И тем не менее история христианства знает творчество в его преобладающей части неосвященным, смотрит на него (за исключением некоторых видов церковного творчества) как на что-то сомнительное и опасное, часто даже вредное для дела Спасения. Но смирения и послушания, проповедуемых Церковью, слишком мало для человека, в котором жив свободный дух Эроса. В человеке бушуют и ищут удовлетворения такие могучие силы, которые нельзя смирить системой запретов. Силы эти всё равно находят выход, и если это не выход духовно-эротический, благодатный, творческий, то это выход бездуховно-танатический, безблагодатный, разрушительный. Нельзя подавить стремление человека к эротическому наслаждению полнотой жизни! Нужна вменяющая проповедь о духовно-творческой природе Эроса и эротического наслаждения. Нужна проповедь о творящем духе Любви. И эта проповедь должна прозвучать в Церкви, излучиться от Церкви как Свет от мистического тела Христова, проясняющий абсолютное значение Любви не только как образа взаимных отношений между человеками, но и как универсального эротического смысла всякого богоугодного делания, как творчества на любой ниве.

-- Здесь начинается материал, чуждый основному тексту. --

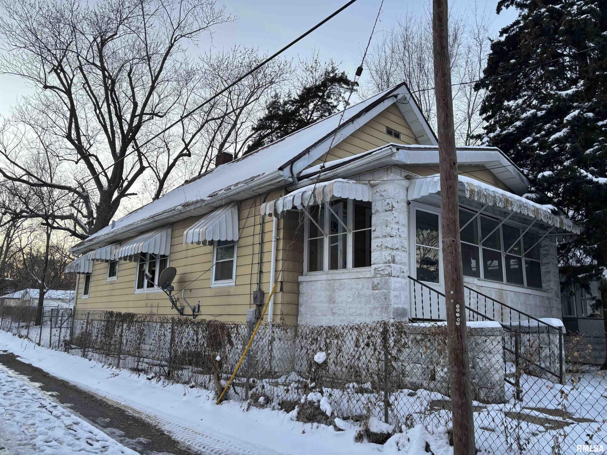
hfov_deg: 67.3
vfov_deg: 53.1
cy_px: 228
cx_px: 304
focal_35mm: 26
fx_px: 456
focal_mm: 5.96
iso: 64
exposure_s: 1/121
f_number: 1.6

Необходимо воспитание в человеке духовно-эротической воли к сущности, к что. Ведь творчество потому и есть категорический императив Спасения, что смысл творчества эротичен, то есть благодатно связан с Духом Божественного Эроса. Любовь к Богу нельзя замыкать в стенах Церкви и монастыря. Бог есть прежде всего Всевышний Творец мира, а потом уже Всевышний Учредитель Церкви. Если Церковь есть средоточие Любви к Богу и Богообщения, то потому, что в литургической жизни совершаются духовно-эротические творческие таинства, устремляющие человека к Богу. Подлинная литургическая жизнь осуществляется не в законническом распорядке обряда, а в свободе творческого движения, во вдохновении Эроса, в Любви. Наслаждение молитвой есть наслаждение духовно-эротическое, творческое. Оно приходит как ощущение восуществления в Любви. И всякое наслаждение в мире, если оно порождено напряжением духовно-эротической воли, есть творческое восуществление в Любви к Богу, ибо Бог есть Любовь всякая и всяческая. Дух Эроса Божия беспределен в тварности и за её пределами, а эротический дух человека вездесущ в тварном космосе: «...и голос его слышишь, а не знаешь, откуда приходит и куда уходит: так бывает со всяким, рождённым от Духа» /Иоан. 3, 8/. Питающий источник духа человеческого в Духе Божием, он трансцендентен. Дух приходит к человеку во вдохновении, и дух покидает человека с иссяканием вдохновения. Где и чем может вдохновиться человек, о том ведает дух, а человек узнаёт это по самому вдохновению, по напряжению в себе духовно-эротической воли. От силы этой воли зависит судьба вдохновения — будет ли оно распылено и трачено впустую или приведёт к акту творческого восуществления и тогда даст подлинно плодоносное эротическое наслаждение.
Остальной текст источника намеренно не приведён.